Getting the ticket was OK ... if you bought it like I did online.

One of the worst parts of the whole expirience was actually waiting in line for the theatre to be cleaned for our arrival. In our neat little lines, penned in by those weird seatbelt/post gettogethers, we stood around, nothing to do but nervously talk about 'safe' discussions. Or, if you were alone like I felt, nothing to do but try and lose yourself in some music from your ipod or cd player, or try and stare down the freaky little rugrat that stared up at you, half its left hand stuffed into its drooling little mouth. Or worse yet, managing to get into a conversation with a complete stranger who's obviously had one-too-many drinks for the night and manage to make bodily contact. Time couldn't have moved slower, and worse yet, if you weren't there early, you'd never get any good seats, so you HAD to wait around in the pen-like situation, scowling away people's urgent desire to make light conversation. I hated it with so much passion I think it radiated off me.

Finally, I was in the theatre, I managed to get one of the seats that are alone, next to the area where gymps sit. This time around I don't have to worry about accidentally letting your leg touch another's, or having someone in front who cares that you put you're legs up on the top of their chair. It should have been OK, but the shit that was playing on the screen ruined everything. Advertizments.

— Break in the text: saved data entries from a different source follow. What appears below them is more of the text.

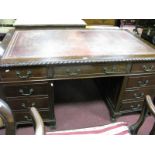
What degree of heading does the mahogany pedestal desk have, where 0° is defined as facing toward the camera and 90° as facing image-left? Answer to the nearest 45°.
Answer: approximately 0°
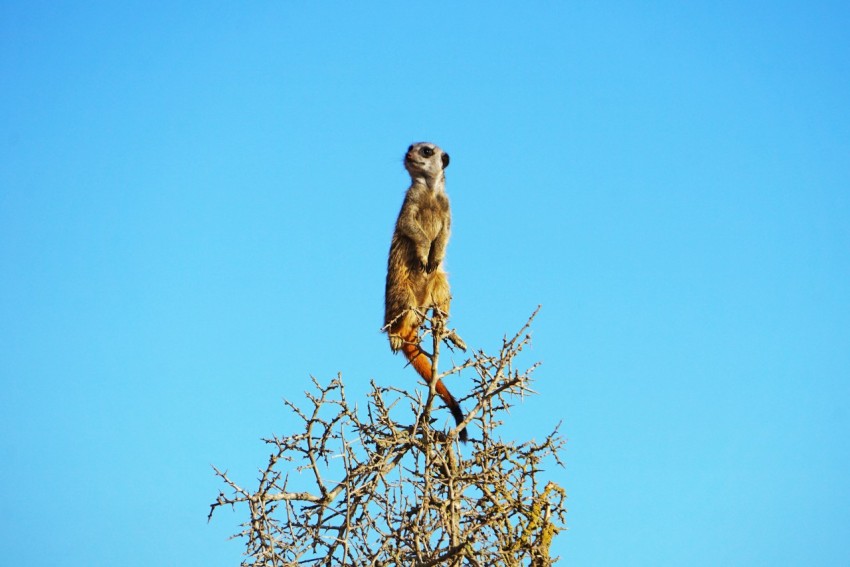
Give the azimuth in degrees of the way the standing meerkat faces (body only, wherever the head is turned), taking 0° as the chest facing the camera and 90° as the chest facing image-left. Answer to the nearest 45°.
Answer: approximately 315°
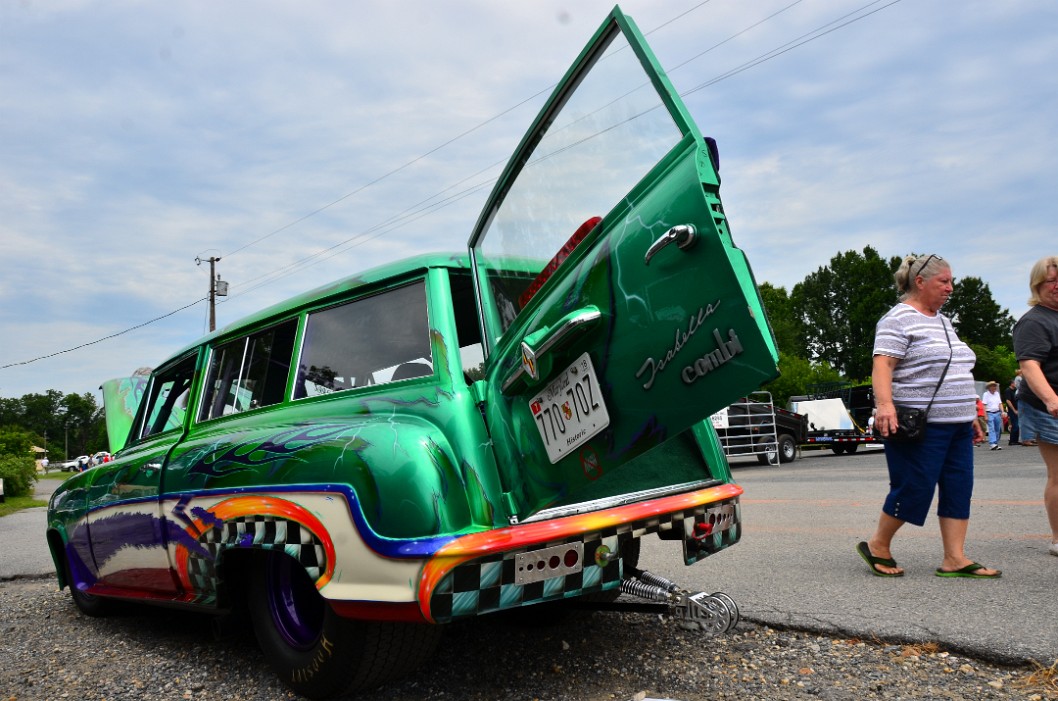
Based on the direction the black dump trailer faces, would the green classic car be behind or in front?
behind

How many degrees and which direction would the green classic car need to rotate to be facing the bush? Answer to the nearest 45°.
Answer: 0° — it already faces it

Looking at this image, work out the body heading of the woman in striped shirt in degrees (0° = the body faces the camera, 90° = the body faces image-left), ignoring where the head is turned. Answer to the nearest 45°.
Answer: approximately 315°

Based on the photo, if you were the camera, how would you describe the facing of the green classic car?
facing away from the viewer and to the left of the viewer

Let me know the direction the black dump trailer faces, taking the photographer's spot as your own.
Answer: facing away from the viewer and to the right of the viewer

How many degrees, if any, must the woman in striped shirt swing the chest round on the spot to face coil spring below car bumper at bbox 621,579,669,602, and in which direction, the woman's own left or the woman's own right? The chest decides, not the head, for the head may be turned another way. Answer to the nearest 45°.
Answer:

Advertizements or little "did you know?" facts that I could care less for. "It took two hours to put on the makeup for the cat in the hat!" "500 gallons of paint were used in painting the houses of a street in the Cat in the Hat!" "it took Michael Meyers 3 hours to take a shit and wipe his ass in the stupid suit he agreed to wear" WHO FUCKING CARES!? oh ... theres that fat woman who laughs at every little thing that pops up on the screen, or the little kids who actually liked the piece-of-shit movie. There's always people like that. Easily amused, cheap-thrillers who have half an education and some weird idea that people actually care about what cheapass little facts they know. Its people like this who make such stupid things for the movie theatre. Its people like that who think of the idea to "Hey! Lets make a shitty movie based off a children's book with our loads of money, over-advertize it when its not making half as much as it took to make the movie, and pay-off reviewers to put in a good word on it!"

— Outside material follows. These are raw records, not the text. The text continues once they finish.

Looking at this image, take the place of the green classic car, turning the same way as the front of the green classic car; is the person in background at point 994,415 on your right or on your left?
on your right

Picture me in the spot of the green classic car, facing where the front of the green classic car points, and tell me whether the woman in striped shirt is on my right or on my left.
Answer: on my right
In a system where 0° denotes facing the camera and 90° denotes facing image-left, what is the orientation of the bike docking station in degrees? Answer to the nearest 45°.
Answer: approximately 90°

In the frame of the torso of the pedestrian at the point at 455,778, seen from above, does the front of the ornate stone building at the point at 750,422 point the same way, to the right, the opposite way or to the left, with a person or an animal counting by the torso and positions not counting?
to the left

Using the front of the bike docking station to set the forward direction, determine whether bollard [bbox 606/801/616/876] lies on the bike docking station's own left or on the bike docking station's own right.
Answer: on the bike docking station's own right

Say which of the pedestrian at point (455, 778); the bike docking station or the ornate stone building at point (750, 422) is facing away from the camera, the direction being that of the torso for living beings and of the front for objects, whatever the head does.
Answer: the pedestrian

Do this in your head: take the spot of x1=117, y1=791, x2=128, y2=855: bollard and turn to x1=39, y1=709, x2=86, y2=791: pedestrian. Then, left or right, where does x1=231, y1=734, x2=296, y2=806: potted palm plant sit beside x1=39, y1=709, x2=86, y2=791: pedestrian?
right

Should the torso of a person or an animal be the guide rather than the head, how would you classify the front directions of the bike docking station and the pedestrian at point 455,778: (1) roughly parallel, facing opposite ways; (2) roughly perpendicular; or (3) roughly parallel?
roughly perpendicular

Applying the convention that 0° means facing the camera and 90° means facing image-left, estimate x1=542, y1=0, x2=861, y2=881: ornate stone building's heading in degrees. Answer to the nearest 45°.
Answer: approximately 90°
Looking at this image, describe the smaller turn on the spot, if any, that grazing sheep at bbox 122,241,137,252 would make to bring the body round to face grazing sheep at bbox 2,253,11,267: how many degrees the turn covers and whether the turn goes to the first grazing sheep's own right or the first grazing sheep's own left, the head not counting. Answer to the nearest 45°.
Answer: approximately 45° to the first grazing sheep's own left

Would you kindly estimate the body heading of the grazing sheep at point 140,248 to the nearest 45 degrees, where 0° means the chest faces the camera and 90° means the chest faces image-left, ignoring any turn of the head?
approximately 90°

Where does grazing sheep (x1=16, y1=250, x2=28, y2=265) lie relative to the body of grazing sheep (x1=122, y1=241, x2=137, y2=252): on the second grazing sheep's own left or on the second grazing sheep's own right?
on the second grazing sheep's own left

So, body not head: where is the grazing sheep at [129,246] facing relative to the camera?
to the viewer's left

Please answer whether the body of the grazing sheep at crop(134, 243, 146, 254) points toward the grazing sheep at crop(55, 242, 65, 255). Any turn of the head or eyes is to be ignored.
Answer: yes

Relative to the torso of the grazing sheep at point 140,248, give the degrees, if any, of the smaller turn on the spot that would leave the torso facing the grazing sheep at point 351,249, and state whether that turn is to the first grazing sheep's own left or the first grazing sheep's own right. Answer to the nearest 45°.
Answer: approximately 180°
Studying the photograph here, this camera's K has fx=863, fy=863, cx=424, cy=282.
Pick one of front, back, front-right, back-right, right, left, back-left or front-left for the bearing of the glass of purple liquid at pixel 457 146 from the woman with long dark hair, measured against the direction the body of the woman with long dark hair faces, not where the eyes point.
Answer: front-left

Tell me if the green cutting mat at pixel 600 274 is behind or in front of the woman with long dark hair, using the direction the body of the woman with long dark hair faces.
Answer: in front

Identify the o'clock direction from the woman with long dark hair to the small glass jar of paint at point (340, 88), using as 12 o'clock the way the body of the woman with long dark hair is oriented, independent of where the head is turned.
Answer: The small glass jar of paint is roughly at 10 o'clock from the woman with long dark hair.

I saw a poster for the upcoming "Garfield" movie. Have they no shame or creativity?! Can't they make a movie about something cool like a kickass alien who kills off an entire crew with acidic blood?! NO! They have to resort to CHILDRENS BOOKS to make their obscene amounts of money! The Grinch was crap. I saw about 1/4 of that before shutting the TV off and going to play a good computer game like Carmageddon to get my mind off of the stupid shit. I'm sick and tired of movie makers ruining everything that I held dear in my childhood; the Grinch, The Cat-In-The-Hat, Garfield ... all I can hope for is Calvin & Hobbes to stay pure at this point in time. Garfield... GARFIELD?! How the fuck are you supposed to make an interesting movie about a cat who sleeps, eats, kicks his owner's dog, and makes fun of his owner? Where the fuck is the plot development? Oh thats right, this is just going to be some stupid movie to entice and trick the masses to come see. Whats worse, is that even though I try and get away from the shit so my memories stay clean and crisp, they always have to shove it right back into my face in the form of "did you know" pre-movie slides. They slaughtered the Grinch, I'm sure they slaughtered the cat-in-the-hat, and I'll bet they're going to slaughter garfield, oh and the're making a movie on 'The Polar Express...' Torture.